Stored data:
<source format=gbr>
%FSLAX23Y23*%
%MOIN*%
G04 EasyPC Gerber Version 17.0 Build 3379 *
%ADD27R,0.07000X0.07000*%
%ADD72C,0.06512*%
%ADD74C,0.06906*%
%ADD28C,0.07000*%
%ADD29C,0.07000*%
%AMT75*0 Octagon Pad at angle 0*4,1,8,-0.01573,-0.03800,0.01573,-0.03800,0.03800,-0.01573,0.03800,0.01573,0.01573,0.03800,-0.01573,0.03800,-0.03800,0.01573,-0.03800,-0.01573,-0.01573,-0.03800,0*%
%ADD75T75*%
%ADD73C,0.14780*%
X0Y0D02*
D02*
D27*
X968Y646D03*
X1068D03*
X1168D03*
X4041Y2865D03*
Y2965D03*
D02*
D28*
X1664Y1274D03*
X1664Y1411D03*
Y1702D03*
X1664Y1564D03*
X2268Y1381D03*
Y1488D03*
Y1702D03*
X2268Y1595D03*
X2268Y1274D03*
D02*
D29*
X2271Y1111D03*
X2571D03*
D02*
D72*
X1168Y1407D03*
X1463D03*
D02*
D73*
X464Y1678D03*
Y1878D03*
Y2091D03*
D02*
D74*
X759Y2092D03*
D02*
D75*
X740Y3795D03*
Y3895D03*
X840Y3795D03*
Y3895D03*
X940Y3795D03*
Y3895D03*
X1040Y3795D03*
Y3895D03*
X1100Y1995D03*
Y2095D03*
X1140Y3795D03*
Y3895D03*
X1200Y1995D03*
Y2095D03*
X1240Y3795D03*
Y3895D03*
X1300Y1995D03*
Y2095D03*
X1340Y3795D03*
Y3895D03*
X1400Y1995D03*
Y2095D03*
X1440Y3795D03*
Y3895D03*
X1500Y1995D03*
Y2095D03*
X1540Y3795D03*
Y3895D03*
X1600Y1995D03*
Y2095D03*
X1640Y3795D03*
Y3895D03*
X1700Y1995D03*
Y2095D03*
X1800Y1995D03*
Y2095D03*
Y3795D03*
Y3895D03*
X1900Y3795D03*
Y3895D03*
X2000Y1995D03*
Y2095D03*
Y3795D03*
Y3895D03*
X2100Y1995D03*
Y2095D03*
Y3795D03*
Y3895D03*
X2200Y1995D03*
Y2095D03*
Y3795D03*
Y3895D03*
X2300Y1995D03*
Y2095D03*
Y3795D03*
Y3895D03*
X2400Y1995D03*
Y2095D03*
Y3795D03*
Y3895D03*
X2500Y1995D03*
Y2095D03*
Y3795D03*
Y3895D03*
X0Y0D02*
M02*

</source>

...

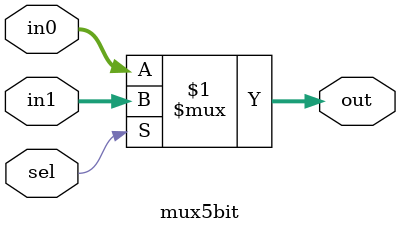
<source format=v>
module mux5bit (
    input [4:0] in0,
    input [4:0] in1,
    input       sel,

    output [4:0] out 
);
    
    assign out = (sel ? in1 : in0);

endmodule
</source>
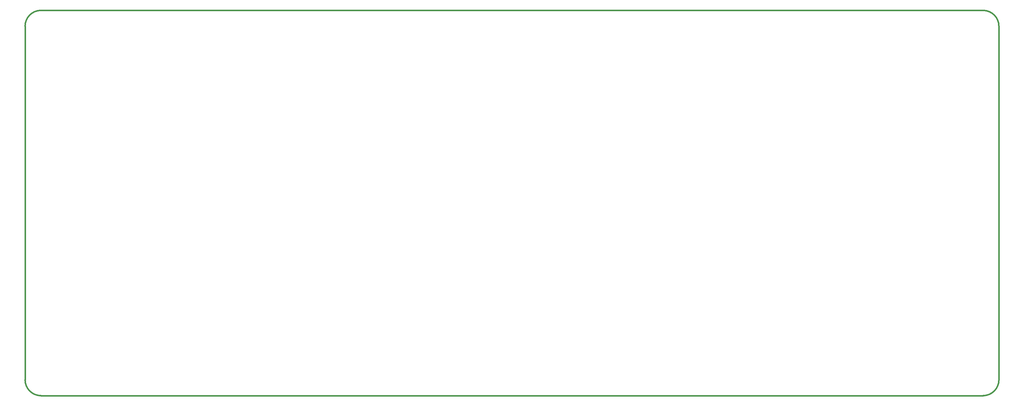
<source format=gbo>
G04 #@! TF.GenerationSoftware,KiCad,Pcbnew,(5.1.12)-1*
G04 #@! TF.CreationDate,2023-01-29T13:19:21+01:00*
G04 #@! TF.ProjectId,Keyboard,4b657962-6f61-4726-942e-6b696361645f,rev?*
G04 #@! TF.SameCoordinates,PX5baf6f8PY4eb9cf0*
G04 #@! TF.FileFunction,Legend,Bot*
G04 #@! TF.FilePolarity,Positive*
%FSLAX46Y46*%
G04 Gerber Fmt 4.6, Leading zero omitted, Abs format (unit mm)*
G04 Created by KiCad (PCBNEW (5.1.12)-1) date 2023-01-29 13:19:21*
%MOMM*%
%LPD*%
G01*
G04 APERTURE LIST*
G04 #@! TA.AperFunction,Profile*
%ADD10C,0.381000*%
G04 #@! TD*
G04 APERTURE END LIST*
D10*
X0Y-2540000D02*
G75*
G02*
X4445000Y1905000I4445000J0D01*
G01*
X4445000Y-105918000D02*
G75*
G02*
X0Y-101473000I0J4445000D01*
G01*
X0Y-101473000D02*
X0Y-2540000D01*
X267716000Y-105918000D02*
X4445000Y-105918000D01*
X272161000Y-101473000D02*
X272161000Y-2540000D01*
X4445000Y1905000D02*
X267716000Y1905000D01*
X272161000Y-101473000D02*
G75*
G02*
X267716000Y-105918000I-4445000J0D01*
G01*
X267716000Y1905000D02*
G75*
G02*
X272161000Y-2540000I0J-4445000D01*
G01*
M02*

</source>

* Aim of the exercise: Copy every line of the data that holds the string "Gerber".

* Solution to this problem:
G04 EasyPC Gerber Version 17.0 Build 3379 *
G04 Gerber Fmt 4.6, Leading zero omitted, Abs format (unit mm)*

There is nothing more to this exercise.